REQUIREMENT A: Set down the rows below line by line and without alteration, beginning with the first line of the rows and ending after the line that contains "Diese Studien haben".

+++

The image quality of the movie is generally good despite being shot on videotape. There are various scenes, including the graduation gown opening one, that are shot by Mouse and supposed to look unprofessional. The compositions are generally professional-looking though less striking than some in Smoke Signals.
DVD extras
The DVD includes half an hour of deleted scenes (the bulk of them with Mouse’s blonde girlfriend) that were wisely deleted but interesting after seeing the movie. The exception, one that should not have been cut in my opinion, is the first three-quarters of the scene in which Seymour is sitting up in bed writing a poem (not an especially good one) and interrupted by Steven, Agnes, and Aristotle. It is the only scene in the movie in which the writer is writing, though he has many of reading. Also, it’s an impressive 7+-minute single take.
The commentary track with Alexie and Adams is very interesting and laughter-filled (Adams laughing frequently). Both are quite self-critical and both are unstinting in their praise of Michelle St. John (a longtime close friend offscreen of Adams). Alexie teases Adams a lot (about his height, unmasculinity, and attributed promiscuity). Adams laughs the denigrations off and does not strike back. The denigrations are more affectionate than those aimed at Seymour in the movie, but cumulatively have something of the feeling of fag-baiting even if accompanied by some praise and evidence of respect and interest in Adams’s gay experiences.
(Especially in that Adams looks Filipino without a beard and Japanese with one, it was interesting to learn that he is in fact full-blooded (Salish), while the prototypically Indian-featured Tagaban is in fact half-Filipino.)
There is also a trailer, a set of production stills, and a “making of” feature, Sherman’s Sandbox, which is entertaining but not especially informative.
Conclusion
The dialogue is sometimes stilted, often barbed, and not always audible. There is a lot of music of various kinds and several kinds of dancing. Despite some awkwardness and self-indulgence (not least in arty fragmentation of narratives), I found The Business of Fancydancing absorbing. The issues of authenticity of successful “crossovers” (breakouts?) is certainly more general, as the animosity of some to celebrating the centenary of the birth of Yiddish writer and Nobel laureate Isaac Bashevis Singer shows. Suspicion for and resentment of those anointed by majority-culture gatekeepers to speak for this or that minority recur, especially for those who expatriate themselves from the roots that are their stock-in-trade and who flaunt (or just have) white partners (e.g., in French exile, Richard Wright, Chester Himes, and, especially, James Baldwin who had male ones). Self-destructive substance abuse is also widespread, if especially acute among Native Americans—and writers.
The Business of Fancydancing also makes me wish that Adams and St. John had more screen roles, together or separately.

+++

REQUIREMENT B: From the film review above, extract the passage that begins at the words "The commentary track" and ends after the words "in fact half-Filipino.)", copying it word for word.

(Collected data)
+++

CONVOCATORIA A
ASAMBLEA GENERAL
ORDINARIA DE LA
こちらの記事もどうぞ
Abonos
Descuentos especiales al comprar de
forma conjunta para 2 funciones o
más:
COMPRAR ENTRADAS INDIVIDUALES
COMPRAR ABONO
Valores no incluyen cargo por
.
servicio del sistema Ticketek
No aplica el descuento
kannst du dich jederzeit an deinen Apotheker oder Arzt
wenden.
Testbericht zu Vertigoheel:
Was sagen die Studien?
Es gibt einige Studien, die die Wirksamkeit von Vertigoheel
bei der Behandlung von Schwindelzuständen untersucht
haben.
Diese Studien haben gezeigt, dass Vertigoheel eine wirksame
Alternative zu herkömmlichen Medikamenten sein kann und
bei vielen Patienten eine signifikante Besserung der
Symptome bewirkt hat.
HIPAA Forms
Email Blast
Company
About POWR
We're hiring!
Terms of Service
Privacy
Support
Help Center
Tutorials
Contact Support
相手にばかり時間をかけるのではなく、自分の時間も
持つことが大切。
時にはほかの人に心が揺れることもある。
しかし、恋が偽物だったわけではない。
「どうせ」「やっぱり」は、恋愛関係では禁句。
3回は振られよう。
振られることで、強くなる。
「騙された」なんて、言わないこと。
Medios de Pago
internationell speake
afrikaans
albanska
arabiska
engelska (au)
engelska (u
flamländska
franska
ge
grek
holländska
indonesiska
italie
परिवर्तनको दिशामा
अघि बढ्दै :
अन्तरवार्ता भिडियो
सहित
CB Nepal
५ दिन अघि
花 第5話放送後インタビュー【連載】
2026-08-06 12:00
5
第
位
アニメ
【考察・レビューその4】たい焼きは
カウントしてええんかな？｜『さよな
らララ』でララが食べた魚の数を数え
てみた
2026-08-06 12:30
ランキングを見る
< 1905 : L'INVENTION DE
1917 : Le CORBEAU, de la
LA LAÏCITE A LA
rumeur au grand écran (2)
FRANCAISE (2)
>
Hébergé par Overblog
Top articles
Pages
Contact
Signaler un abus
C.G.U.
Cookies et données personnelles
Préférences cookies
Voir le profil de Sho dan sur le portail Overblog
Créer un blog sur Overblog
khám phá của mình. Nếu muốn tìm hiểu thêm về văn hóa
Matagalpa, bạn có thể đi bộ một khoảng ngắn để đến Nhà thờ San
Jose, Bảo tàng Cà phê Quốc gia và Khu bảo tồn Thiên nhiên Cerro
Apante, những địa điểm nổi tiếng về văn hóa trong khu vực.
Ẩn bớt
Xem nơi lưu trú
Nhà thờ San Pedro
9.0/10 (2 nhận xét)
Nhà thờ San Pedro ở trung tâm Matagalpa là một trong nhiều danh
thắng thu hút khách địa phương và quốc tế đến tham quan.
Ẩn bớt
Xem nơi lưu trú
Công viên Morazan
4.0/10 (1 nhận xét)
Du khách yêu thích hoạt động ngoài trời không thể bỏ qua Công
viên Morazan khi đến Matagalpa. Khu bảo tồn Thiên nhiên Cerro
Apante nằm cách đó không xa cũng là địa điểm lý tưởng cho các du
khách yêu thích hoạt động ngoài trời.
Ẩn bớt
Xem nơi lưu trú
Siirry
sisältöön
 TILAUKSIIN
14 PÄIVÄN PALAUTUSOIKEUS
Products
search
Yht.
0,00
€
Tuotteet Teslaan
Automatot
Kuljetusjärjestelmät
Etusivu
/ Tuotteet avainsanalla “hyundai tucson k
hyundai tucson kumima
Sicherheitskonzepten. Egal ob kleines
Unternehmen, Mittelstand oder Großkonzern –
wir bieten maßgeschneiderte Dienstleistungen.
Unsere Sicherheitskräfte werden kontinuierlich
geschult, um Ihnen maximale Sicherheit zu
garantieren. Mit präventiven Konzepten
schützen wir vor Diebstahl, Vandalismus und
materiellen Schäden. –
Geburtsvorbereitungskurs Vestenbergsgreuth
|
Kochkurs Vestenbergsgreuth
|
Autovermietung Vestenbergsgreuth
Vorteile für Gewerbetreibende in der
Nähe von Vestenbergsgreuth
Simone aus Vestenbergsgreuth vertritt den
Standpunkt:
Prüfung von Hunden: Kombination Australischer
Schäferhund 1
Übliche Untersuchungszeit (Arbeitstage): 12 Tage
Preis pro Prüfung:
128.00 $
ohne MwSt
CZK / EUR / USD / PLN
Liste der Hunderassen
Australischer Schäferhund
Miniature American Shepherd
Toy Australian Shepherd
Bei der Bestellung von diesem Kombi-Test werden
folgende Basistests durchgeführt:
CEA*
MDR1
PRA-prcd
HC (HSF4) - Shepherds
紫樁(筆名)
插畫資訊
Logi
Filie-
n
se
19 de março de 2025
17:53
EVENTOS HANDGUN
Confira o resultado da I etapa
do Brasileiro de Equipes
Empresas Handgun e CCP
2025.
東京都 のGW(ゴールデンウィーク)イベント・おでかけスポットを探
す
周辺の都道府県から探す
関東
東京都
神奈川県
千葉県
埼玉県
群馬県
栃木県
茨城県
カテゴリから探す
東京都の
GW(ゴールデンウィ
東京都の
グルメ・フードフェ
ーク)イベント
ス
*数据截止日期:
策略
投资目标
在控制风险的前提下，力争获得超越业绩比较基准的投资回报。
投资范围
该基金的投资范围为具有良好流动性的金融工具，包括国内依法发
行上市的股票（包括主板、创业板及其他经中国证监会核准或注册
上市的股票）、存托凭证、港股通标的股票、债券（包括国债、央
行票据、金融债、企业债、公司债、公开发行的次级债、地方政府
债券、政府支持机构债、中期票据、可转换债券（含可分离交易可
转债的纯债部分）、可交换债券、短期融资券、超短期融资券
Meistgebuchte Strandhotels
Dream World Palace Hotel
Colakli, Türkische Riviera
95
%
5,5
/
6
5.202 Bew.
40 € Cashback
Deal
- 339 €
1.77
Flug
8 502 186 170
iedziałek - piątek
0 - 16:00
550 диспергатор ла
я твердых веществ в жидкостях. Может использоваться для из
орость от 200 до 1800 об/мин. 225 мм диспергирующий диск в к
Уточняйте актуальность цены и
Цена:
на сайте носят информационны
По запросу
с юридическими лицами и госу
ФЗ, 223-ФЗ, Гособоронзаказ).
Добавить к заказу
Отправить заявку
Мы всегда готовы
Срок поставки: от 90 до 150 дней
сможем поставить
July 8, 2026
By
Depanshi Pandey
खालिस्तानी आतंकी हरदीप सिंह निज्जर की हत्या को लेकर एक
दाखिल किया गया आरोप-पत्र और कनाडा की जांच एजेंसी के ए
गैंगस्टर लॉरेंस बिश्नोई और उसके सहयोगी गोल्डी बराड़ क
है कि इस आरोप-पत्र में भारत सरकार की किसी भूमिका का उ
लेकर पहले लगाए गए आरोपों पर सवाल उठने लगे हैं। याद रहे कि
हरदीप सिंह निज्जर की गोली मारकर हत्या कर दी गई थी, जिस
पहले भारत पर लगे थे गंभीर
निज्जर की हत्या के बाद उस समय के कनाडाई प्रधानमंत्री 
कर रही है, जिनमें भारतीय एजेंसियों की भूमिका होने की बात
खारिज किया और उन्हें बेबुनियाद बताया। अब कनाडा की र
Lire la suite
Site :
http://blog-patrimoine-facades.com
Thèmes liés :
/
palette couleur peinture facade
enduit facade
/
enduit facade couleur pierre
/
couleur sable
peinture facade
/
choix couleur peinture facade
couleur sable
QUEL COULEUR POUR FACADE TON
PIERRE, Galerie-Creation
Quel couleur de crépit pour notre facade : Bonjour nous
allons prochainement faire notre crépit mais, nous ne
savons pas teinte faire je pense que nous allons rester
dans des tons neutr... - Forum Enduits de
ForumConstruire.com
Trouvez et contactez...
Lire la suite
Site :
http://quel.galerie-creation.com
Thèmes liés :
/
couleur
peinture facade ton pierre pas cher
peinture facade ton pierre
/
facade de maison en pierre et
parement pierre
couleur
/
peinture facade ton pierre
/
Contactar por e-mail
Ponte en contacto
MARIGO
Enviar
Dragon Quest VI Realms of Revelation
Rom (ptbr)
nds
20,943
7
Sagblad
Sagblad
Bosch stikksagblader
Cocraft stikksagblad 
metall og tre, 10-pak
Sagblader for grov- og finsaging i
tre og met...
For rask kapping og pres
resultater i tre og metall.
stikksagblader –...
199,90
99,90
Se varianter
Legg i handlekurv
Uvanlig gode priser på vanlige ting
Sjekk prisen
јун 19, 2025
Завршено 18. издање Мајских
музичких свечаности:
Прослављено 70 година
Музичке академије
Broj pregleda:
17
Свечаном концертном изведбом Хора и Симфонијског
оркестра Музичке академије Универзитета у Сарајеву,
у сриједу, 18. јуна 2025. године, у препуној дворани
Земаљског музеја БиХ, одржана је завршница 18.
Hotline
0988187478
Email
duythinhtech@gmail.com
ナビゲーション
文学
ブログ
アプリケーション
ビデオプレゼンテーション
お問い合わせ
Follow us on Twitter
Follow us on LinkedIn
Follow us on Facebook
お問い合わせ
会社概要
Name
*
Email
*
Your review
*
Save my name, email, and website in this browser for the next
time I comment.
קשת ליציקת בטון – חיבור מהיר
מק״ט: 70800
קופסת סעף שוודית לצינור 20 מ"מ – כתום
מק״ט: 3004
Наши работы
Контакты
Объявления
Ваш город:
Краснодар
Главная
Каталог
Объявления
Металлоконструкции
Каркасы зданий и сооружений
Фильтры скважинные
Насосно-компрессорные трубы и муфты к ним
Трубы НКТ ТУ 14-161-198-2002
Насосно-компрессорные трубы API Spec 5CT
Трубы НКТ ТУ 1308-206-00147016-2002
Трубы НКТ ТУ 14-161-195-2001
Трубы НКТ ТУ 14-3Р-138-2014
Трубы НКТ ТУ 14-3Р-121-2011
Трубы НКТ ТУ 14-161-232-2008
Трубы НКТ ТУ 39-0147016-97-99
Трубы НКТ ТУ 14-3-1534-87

+++

EXERCISE RESULT A:
CONVOCATORIA A
ASAMBLEA GENERAL
ORDINARIA DE LA
こちらの記事もどうぞ
Abonos
Descuentos especiales al comprar de
forma conjunta para 2 funciones o
más:
COMPRAR ENTRADAS INDIVIDUALES
COMPRAR ABONO
Valores no incluyen cargo por
.
servicio del sistema Ticketek
No aplica el descuento
kannst du dich jederzeit an deinen Apotheker oder Arzt
wenden.
Testbericht zu Vertigoheel:
Was sagen die Studien?
Es gibt einige Studien, die die Wirksamkeit von Vertigoheel
bei der Behandlung von Schwindelzuständen untersucht
haben.
Diese Studien haben gezeigt, dass Vertigoheel eine wirksame

EXERCISE RESULT B:
The commentary track with Alexie and Adams is very interesting and laughter-filled (Adams laughing frequently). Both are quite self-critical and both are unstinting in their praise of Michelle St. John (a longtime close friend offscreen of Adams). Alexie teases Adams a lot (about his height, unmasculinity, and attributed promiscuity). Adams laughs the denigrations off and does not strike back. The denigrations are more affectionate than those aimed at Seymour in the movie, but cumulatively have something of the feeling of fag-baiting even if accompanied by some praise and evidence of respect and interest in Adams’s gay experiences.
(Especially in that Adams looks Filipino without a beard and Japanese with one, it was interesting to learn that he is in fact full-blooded (Salish), while the prototypically Indian-featured Tagaban is in fact half-Filipino.)